La décision en litige, qui n’a pas à mentionner l’ensemble des circonstances de fait relatives à la situation de M. B..., énonce les considérations de droit et de fait sur lesquelles elle se fonde. Ces considérations sont suffisamment développées pour mettre utilement l’intéressé en mesure d’en discuter les motifs.

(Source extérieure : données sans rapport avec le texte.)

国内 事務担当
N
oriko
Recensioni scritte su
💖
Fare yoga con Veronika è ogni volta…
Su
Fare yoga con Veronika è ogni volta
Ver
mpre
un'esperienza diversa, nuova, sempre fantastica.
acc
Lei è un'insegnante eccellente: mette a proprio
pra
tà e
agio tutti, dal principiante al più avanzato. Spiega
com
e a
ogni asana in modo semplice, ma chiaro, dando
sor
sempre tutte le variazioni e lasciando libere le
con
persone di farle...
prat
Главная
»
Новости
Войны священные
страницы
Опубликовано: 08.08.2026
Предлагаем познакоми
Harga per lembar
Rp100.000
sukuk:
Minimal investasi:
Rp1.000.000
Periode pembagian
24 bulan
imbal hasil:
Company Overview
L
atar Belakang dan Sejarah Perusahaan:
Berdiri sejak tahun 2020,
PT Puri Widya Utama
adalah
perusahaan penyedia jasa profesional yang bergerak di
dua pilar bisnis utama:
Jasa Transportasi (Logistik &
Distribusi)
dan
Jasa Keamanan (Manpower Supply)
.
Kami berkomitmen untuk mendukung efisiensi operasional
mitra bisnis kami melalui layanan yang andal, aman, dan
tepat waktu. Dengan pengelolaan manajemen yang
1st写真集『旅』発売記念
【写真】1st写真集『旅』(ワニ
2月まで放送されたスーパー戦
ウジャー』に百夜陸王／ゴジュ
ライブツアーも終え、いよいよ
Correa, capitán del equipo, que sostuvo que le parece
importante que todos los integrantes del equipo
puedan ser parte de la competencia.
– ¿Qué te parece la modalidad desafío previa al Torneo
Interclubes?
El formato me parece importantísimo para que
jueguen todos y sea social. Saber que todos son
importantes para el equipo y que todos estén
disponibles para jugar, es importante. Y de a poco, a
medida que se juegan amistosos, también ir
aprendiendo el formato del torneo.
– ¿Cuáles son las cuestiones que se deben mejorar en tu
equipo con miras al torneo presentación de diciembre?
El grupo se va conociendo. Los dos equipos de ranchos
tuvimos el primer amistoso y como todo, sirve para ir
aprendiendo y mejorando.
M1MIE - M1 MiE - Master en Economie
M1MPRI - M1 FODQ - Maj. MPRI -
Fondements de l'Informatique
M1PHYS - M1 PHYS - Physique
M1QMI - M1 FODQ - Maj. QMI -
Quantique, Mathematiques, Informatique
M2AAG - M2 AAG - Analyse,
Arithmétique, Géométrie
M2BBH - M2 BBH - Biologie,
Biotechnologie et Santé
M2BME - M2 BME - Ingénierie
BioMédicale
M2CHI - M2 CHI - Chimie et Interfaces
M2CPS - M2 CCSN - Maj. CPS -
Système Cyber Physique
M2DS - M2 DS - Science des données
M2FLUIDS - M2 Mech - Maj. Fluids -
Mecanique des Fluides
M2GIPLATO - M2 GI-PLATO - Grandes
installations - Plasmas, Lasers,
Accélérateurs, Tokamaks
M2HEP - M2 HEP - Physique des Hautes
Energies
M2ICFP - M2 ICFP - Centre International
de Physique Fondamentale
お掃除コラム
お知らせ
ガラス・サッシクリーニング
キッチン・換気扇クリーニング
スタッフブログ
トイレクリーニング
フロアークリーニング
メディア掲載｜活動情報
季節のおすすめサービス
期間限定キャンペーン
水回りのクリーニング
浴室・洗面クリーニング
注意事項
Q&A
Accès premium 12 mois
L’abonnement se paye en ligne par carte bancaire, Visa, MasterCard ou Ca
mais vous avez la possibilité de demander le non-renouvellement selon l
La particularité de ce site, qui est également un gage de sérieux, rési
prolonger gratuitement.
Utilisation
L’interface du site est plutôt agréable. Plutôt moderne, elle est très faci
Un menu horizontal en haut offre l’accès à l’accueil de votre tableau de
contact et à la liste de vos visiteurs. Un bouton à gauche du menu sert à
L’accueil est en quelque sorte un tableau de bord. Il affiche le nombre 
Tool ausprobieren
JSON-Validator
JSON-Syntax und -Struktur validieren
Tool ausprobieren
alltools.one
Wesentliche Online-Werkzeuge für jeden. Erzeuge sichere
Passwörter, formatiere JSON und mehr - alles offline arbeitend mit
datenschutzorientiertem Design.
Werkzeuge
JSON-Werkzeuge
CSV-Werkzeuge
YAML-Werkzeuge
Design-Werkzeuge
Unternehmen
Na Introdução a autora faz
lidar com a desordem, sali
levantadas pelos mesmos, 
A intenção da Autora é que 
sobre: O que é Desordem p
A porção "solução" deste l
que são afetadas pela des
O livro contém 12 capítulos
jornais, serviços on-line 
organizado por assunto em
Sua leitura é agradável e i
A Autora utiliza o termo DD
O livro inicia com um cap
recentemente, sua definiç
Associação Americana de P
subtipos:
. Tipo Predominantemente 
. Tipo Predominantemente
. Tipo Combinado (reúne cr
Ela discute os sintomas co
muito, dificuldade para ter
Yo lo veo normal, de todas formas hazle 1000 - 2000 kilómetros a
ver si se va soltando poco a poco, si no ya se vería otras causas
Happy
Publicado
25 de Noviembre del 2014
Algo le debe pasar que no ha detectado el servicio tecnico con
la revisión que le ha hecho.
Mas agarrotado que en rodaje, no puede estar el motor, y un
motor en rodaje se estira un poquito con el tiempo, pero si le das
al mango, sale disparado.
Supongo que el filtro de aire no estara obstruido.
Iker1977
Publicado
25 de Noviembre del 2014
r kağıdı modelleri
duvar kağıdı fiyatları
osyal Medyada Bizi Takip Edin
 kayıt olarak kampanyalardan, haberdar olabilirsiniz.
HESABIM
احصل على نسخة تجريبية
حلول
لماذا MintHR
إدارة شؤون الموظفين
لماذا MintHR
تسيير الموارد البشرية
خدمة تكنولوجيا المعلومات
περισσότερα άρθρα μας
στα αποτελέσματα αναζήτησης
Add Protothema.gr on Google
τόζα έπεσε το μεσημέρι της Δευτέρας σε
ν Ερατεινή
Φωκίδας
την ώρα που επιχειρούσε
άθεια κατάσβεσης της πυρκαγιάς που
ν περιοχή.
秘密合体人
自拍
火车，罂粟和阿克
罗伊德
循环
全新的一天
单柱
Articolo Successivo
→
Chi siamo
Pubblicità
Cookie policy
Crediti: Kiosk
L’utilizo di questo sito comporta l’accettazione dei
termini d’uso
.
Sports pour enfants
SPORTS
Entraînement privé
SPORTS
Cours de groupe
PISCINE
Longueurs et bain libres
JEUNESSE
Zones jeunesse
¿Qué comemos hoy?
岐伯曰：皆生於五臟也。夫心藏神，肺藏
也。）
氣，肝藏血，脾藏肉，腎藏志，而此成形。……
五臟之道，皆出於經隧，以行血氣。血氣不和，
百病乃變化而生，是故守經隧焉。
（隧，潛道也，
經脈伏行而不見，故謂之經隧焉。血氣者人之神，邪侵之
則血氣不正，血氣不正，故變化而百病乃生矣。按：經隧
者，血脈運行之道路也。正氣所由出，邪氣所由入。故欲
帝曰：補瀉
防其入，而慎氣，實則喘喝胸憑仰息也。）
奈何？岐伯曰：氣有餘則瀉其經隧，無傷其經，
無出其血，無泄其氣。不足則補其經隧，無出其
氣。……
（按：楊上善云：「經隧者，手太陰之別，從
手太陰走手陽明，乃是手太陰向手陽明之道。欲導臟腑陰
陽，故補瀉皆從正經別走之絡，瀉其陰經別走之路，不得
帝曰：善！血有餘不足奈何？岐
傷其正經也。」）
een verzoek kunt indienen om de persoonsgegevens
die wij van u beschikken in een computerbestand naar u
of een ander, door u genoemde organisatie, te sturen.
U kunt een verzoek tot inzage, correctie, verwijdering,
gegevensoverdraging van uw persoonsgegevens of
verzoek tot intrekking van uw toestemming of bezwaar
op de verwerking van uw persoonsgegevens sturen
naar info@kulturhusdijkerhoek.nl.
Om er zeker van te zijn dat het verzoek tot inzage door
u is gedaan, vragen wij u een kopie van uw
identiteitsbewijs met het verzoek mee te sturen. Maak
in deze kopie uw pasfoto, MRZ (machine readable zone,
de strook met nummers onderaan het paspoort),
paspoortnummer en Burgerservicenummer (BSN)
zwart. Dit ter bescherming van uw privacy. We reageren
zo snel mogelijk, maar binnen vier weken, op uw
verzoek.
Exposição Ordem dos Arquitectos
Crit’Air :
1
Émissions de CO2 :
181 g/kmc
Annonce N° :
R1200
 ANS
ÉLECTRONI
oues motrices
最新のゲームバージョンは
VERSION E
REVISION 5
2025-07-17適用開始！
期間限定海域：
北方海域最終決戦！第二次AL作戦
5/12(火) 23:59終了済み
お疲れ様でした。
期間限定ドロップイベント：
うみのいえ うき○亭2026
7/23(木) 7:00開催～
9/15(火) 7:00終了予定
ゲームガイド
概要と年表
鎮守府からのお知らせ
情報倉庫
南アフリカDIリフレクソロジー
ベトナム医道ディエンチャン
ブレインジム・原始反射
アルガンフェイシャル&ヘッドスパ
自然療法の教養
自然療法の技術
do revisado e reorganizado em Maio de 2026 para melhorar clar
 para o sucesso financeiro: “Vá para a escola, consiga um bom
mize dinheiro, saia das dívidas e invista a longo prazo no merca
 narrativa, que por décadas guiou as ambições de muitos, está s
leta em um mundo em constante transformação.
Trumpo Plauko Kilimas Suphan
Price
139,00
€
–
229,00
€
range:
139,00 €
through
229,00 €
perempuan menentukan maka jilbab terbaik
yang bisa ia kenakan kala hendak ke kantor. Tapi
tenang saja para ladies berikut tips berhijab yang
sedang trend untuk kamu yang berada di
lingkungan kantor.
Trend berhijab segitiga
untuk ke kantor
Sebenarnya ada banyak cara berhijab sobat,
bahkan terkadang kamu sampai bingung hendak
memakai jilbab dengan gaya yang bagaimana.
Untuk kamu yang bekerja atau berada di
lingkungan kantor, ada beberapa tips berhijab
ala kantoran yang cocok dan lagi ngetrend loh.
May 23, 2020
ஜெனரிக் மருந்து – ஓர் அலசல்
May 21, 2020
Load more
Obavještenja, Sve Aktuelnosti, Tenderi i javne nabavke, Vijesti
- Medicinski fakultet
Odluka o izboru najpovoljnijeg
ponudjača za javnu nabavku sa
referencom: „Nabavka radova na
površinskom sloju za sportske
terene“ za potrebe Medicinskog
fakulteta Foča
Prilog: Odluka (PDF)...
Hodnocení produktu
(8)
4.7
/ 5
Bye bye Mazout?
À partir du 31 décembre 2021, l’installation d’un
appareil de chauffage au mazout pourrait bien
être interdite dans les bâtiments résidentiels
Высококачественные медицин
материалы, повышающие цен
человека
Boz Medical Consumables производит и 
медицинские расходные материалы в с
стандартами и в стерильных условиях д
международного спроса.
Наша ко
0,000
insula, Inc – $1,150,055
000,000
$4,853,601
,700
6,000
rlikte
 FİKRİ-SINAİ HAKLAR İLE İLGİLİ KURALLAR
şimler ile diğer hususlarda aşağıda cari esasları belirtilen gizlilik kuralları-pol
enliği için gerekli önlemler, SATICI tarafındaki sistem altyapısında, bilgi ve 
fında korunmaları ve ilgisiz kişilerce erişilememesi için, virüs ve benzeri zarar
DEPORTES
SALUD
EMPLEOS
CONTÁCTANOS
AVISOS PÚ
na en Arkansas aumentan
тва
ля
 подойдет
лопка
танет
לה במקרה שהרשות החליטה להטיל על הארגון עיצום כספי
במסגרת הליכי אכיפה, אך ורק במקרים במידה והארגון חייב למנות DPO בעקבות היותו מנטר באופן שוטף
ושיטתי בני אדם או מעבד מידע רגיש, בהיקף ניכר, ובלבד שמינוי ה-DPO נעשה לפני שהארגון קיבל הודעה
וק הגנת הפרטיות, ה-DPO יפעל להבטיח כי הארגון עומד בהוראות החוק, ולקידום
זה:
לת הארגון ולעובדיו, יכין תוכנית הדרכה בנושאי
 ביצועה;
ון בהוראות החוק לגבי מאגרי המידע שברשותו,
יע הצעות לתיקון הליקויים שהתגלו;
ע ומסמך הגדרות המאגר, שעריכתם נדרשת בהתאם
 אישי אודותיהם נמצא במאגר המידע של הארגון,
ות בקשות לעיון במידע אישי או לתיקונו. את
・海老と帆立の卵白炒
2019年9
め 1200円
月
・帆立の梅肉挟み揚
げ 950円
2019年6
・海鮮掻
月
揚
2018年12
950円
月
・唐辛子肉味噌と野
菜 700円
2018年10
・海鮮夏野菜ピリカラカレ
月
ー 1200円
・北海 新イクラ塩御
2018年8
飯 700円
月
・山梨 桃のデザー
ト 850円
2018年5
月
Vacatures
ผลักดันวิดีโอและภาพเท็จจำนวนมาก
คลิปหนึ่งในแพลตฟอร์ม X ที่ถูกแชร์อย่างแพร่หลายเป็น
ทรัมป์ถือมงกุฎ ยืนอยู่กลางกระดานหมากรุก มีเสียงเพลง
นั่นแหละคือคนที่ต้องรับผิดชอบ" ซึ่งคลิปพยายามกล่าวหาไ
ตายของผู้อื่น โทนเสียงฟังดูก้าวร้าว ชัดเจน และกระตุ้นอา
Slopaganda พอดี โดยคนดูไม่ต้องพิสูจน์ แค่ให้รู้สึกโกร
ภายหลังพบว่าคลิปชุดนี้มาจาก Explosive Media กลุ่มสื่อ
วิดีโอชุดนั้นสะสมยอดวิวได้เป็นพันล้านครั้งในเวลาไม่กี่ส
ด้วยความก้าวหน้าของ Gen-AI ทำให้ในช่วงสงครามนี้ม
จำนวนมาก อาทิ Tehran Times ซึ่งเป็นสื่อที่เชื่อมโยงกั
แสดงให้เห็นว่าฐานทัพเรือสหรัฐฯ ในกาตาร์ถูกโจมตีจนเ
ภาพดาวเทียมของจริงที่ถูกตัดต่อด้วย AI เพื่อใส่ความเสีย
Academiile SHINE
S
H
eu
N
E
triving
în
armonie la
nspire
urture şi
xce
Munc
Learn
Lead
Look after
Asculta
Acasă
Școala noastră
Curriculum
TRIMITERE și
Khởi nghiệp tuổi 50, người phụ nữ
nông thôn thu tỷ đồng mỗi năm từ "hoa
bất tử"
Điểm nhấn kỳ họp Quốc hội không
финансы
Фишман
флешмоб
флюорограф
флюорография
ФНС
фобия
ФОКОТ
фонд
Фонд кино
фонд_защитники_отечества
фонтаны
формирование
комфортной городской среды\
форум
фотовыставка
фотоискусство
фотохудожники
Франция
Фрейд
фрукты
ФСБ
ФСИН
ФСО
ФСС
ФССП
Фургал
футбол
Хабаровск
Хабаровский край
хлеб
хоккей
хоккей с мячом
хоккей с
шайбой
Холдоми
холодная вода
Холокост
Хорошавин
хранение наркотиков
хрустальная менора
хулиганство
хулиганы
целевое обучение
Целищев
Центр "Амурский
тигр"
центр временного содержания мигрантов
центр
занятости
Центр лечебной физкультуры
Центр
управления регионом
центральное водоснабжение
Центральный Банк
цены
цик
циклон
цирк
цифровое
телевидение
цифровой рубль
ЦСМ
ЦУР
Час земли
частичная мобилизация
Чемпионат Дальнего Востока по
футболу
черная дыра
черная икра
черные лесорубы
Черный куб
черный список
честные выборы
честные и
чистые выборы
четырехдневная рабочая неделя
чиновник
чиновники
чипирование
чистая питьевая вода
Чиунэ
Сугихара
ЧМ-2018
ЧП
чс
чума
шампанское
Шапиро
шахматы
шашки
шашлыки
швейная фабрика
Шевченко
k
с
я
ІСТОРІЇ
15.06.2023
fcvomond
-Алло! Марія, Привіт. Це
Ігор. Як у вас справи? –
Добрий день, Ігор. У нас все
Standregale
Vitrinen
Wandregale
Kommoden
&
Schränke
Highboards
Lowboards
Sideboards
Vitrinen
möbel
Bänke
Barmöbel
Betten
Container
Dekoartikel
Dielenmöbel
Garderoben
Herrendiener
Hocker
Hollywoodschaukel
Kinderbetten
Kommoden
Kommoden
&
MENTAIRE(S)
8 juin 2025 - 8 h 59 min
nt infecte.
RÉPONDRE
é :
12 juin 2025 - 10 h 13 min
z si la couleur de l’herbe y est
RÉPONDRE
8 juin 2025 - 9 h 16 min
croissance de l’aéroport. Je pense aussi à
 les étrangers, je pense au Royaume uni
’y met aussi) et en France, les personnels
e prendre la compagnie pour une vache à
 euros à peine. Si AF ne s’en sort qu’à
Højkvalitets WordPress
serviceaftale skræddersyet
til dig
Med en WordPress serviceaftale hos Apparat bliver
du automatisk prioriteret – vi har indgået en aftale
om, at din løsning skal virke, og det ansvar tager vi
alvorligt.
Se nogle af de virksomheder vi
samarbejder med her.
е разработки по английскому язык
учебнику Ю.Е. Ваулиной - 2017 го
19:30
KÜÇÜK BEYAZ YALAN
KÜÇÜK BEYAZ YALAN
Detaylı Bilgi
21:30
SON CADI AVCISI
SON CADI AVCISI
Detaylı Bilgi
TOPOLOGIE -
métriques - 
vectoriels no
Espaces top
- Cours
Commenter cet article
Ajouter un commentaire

Par suite, le moyen tiré de l’insuffisance de motivation de la décision attaquée doit être écarté.

Il résulte de tout ce qui précède que les conclusions présentées par M. B... à fin d’annulation doivent être rejetées.


Sur les conclusions à fin d’injonction sous astreinte :

Le présent jugement de rejet n’implique aucune mesure d’exécution et par suite, les conclusions à fin d’injonction et d’astreinte présentées par M. B... ne peuvent qu’être rejetées.



Sur les frais liés au litige :

Les dispositions de l’article L. 761-1 du code de justice administrative font obstacle à ce que l’Etat, qui n’a pas la qualité de partie perdante, verse à M. B... une somme au titre des frais exposés et non compris dans les dépens.




D E C I D E :



Article 1er : La requête de M. B... est rejetée.













Article 2 : Le présent jugement sera notifié à M. A... B... et au préfet du Pas-de-Calais.

Copie en sera adressée pour information au ministre de l’intérieur.

Délibéré après l'audience du 5 septembre 2025, à laquelle siégeaient :

M. Terme, président,
M. Jouanneau, conseiller,
M. Pernelle, conseiller.

Rendu public par mise à disposition au greffe le 26 septembre 2025.


Le rapporteur,
Signé
S. Jouanneau

Le président,
Signé

D. Terme

La greffière,


Signé

A. Bègue


La République mande et ordonne au préfet du Pas-de-Calais en ce qui le concerne ou à tous commissaires de justice à ce requis en ce qui concerne les voies de droit commun, contre les parties privées, de pourvoir à l'exécution de la présente décision.